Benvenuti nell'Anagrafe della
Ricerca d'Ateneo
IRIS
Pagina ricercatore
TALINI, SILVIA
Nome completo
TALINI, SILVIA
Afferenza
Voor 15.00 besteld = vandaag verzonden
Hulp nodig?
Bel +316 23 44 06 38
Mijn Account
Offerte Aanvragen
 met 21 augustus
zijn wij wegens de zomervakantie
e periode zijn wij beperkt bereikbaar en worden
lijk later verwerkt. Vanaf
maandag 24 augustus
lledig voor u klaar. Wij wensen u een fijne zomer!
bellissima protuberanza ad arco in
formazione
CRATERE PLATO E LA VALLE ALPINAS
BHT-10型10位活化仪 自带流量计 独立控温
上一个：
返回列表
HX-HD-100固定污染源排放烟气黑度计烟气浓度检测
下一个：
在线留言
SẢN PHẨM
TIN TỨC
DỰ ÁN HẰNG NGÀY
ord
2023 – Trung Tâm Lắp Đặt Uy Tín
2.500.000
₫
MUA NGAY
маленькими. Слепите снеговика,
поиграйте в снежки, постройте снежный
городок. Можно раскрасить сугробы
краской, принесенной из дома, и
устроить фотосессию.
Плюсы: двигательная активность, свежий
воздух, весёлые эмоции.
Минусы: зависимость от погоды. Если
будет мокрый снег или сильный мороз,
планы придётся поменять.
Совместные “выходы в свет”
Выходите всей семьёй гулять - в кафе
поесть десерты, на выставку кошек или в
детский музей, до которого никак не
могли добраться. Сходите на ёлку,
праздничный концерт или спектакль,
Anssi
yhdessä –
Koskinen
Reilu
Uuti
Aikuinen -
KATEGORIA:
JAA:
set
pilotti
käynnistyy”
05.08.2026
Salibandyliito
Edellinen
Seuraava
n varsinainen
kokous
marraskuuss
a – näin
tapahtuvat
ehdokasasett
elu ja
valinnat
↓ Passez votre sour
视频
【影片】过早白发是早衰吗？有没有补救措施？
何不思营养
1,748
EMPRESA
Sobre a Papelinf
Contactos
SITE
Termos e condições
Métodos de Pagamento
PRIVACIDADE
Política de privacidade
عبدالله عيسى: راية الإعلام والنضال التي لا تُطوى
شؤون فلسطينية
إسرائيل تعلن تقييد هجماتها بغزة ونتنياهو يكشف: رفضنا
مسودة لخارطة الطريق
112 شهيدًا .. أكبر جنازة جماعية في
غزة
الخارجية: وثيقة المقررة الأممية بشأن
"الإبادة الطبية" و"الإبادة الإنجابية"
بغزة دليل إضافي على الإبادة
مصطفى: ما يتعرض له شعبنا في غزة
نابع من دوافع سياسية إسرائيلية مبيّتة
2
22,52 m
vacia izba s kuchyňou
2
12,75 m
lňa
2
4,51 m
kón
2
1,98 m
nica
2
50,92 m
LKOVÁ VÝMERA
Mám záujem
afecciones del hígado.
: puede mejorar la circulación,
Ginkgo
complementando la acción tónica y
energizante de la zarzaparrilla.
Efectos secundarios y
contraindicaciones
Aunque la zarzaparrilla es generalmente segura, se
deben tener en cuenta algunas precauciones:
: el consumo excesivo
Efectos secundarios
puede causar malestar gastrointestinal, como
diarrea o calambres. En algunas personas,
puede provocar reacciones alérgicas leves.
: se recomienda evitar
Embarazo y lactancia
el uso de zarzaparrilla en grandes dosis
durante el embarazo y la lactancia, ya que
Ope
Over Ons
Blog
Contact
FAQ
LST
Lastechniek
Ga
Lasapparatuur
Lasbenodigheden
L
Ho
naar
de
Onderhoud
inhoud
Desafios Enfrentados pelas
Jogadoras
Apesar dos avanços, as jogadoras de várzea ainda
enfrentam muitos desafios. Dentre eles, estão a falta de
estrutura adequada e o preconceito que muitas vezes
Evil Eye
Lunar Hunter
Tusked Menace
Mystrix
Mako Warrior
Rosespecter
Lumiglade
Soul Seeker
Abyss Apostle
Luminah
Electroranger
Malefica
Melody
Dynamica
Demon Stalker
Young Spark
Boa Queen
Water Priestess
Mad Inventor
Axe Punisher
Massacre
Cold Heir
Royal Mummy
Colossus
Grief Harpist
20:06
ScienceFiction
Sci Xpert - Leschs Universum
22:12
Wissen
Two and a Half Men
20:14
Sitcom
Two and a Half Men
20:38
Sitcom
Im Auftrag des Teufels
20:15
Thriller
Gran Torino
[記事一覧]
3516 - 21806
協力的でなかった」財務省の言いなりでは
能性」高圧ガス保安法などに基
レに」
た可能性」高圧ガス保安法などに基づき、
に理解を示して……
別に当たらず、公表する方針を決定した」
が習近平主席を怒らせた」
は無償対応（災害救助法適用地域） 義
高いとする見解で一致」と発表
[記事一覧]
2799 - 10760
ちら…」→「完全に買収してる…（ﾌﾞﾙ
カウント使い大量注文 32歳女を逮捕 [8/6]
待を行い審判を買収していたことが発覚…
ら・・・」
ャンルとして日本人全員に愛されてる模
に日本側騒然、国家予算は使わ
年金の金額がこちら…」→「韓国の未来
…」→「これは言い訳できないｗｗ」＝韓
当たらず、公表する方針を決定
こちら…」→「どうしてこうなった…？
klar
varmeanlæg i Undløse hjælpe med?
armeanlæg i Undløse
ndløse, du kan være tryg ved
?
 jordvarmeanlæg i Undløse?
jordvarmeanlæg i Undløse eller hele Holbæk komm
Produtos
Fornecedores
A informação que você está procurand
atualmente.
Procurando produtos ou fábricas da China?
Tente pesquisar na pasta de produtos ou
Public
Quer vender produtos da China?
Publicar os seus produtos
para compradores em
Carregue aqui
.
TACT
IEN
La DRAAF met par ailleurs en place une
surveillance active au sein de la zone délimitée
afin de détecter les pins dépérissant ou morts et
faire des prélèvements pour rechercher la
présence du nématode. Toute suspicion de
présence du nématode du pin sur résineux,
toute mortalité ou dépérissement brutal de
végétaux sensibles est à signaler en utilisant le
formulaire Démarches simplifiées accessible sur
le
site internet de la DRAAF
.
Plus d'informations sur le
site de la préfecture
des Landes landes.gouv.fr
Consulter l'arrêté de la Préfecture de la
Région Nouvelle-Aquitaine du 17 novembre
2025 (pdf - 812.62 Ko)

■ ■ ■ ■ ■ ■ ■

• Work to be completed
Having read the entries, output all of them verbatim.

• Answer to this problem
Benvenuti nell'Anagrafe della
Ricerca d'Ateneo
IRIS
Pagina ricercatore
TALINI, SILVIA
Nome completo
TALINI, SILVIA
Afferenza
Voor 15.00 besteld = vandaag verzonden
Hulp nodig?
Bel +316 23 44 06 38
Mijn Account
Offerte Aanvragen
 met 21 augustus
zijn wij wegens de zomervakantie
e periode zijn wij beperkt bereikbaar en worden
lijk later verwerkt. Vanaf
maandag 24 augustus
lledig voor u klaar. Wij wensen u een fijne zomer!
bellissima protuberanza ad arco in
formazione
CRATERE PLATO E LA VALLE ALPINAS
BHT-10型10位活化仪 自带流量计 独立控温
上一个：
返回列表
HX-HD-100固定污染源排放烟气黑度计烟气浓度检测
下一个：
在线留言
SẢN PHẨM
TIN TỨC
DỰ ÁN HẰNG NGÀY
ord
2023 – Trung Tâm Lắp Đặt Uy Tín
2.500.000
₫
MUA NGAY
маленькими. Слепите снеговика,
поиграйте в снежки, постройте снежный
городок. Можно раскрасить сугробы
краской, принесенной из дома, и
устроить фотосессию.
Плюсы: двигательная активность, свежий
воздух, весёлые эмоции.
Минусы: зависимость от погоды. Если
будет мокрый снег или сильный мороз,
планы придётся поменять.
Совместные “выходы в свет”
Выходите всей семьёй гулять - в кафе
поесть десерты, на выставку кошек или в
детский музей, до которого никак не
могли добраться. Сходите на ёлку,
праздничный концерт или спектакль,
Anssi
yhdessä –
Koskinen
Reilu
Uuti
Aikuinen -
KATEGORIA:
JAA:
set
pilotti
käynnistyy”
05.08.2026
Salibandyliito
Edellinen
Seuraava
n varsinainen
kokous
marraskuuss
a – näin
tapahtuvat
ehdokasasett
elu ja
valinnat
↓ Passez votre sour
视频
【影片】过早白发是早衰吗？有没有补救措施？
何不思营养
1,748
EMPRESA
Sobre a Papelinf
Contactos
SITE
Termos e condições
Métodos de Pagamento
PRIVACIDADE
Política de privacidade
عبدالله عيسى: راية الإعلام والنضال التي لا تُطوى
شؤون فلسطينية
إسرائيل تعلن تقييد هجماتها بغزة ونتنياهو يكشف: رفضنا
مسودة لخارطة الطريق
112 شهيدًا .. أكبر جنازة جماعية في
غزة
الخارجية: وثيقة المقررة الأممية بشأن
"الإبادة الطبية" و"الإبادة الإنجابية"
بغزة دليل إضافي على الإبادة
مصطفى: ما يتعرض له شعبنا في غزة
نابع من دوافع سياسية إسرائيلية مبيّتة
2
22,52 m
vacia izba s kuchyňou
2
12,75 m
lňa
2
4,51 m
kón
2
1,98 m
nica
2
50,92 m
LKOVÁ VÝMERA
Mám záujem
afecciones del hígado.
: puede mejorar la circulación,
Ginkgo
complementando la acción tónica y
energizante de la zarzaparrilla.
Efectos secundarios y
contraindicaciones
Aunque la zarzaparrilla es generalmente segura, se
deben tener en cuenta algunas precauciones:
: el consumo excesivo
Efectos secundarios
puede causar malestar gastrointestinal, como
diarrea o calambres. En algunas personas,
puede provocar reacciones alérgicas leves.
: se recomienda evitar
Embarazo y lactancia
el uso de zarzaparrilla en grandes dosis
durante el embarazo y la lactancia, ya que
Ope
Over Ons
Blog
Contact
FAQ
LST
Lastechniek
Ga
Lasapparatuur
Lasbenodigheden
L
Ho
naar
de
Onderhoud
inhoud
Desafios Enfrentados pelas
Jogadoras
Apesar dos avanços, as jogadoras de várzea ainda
enfrentam muitos desafios. Dentre eles, estão a falta de
estrutura adequada e o preconceito que muitas vezes
Evil Eye
Lunar Hunter
Tusked Menace
Mystrix
Mako Warrior
Rosespecter
Lumiglade
Soul Seeker
Abyss Apostle
Luminah
Electroranger
Malefica
Melody
Dynamica
Demon Stalker
Young Spark
Boa Queen
Water Priestess
Mad Inventor
Axe Punisher
Massacre
Cold Heir
Royal Mummy
Colossus
Grief Harpist
20:06
ScienceFiction
Sci Xpert - Leschs Universum
22:12
Wissen
Two and a Half Men
20:14
Sitcom
Two and a Half Men
20:38
Sitcom
Im Auftrag des Teufels
20:15
Thriller
Gran Torino
[記事一覧]
3516 - 21806
協力的でなかった」財務省の言いなりでは
能性」高圧ガス保安法などに基
レに」
た可能性」高圧ガス保安法などに基づき、
に理解を示して……
別に当たらず、公表する方針を決定した」
が習近平主席を怒らせた」
は無償対応（災害救助法適用地域） 義
高いとする見解で一致」と発表
[記事一覧]
2799 - 10760
ちら…」→「完全に買収してる…（ﾌﾞﾙ
カウント使い大量注文 32歳女を逮捕 [8/6]
待を行い審判を買収していたことが発覚…
ら・・・」
ャンルとして日本人全員に愛されてる模
に日本側騒然、国家予算は使わ
年金の金額がこちら…」→「韓国の未来
…」→「これは言い訳できないｗｗ」＝韓
当たらず、公表する方針を決定
こちら…」→「どうしてこうなった…？
klar
varmeanlæg i Undløse hjælpe med?
armeanlæg i Undløse
ndløse, du kan være tryg ved
?
 jordvarmeanlæg i Undløse?
jordvarmeanlæg i Undløse eller hele Holbæk komm
Produtos
Fornecedores
A informação que você está procurand
atualmente.
Procurando produtos ou fábricas da China?
Tente pesquisar na pasta de produtos ou
Public
Quer vender produtos da China?
Publicar os seus produtos
para compradores em
Carregue aqui
.
TACT
IEN
La DRAAF met par ailleurs en place une
surveillance active au sein de la zone délimitée
afin de détecter les pins dépérissant ou morts et
faire des prélèvements pour rechercher la
présence du nématode. Toute suspicion de
présence du nématode du pin sur résineux,
toute mortalité ou dépérissement brutal de
végétaux sensibles est à signaler en utilisant le
formulaire Démarches simplifiées accessible sur
le
site internet de la DRAAF
.
Plus d'informations sur le
site de la préfecture
des Landes landes.gouv.fr
Consulter l'arrêté de la Préfecture de la
Région Nouvelle-Aquitaine du 17 novembre
2025 (pdf - 812.62 Ko)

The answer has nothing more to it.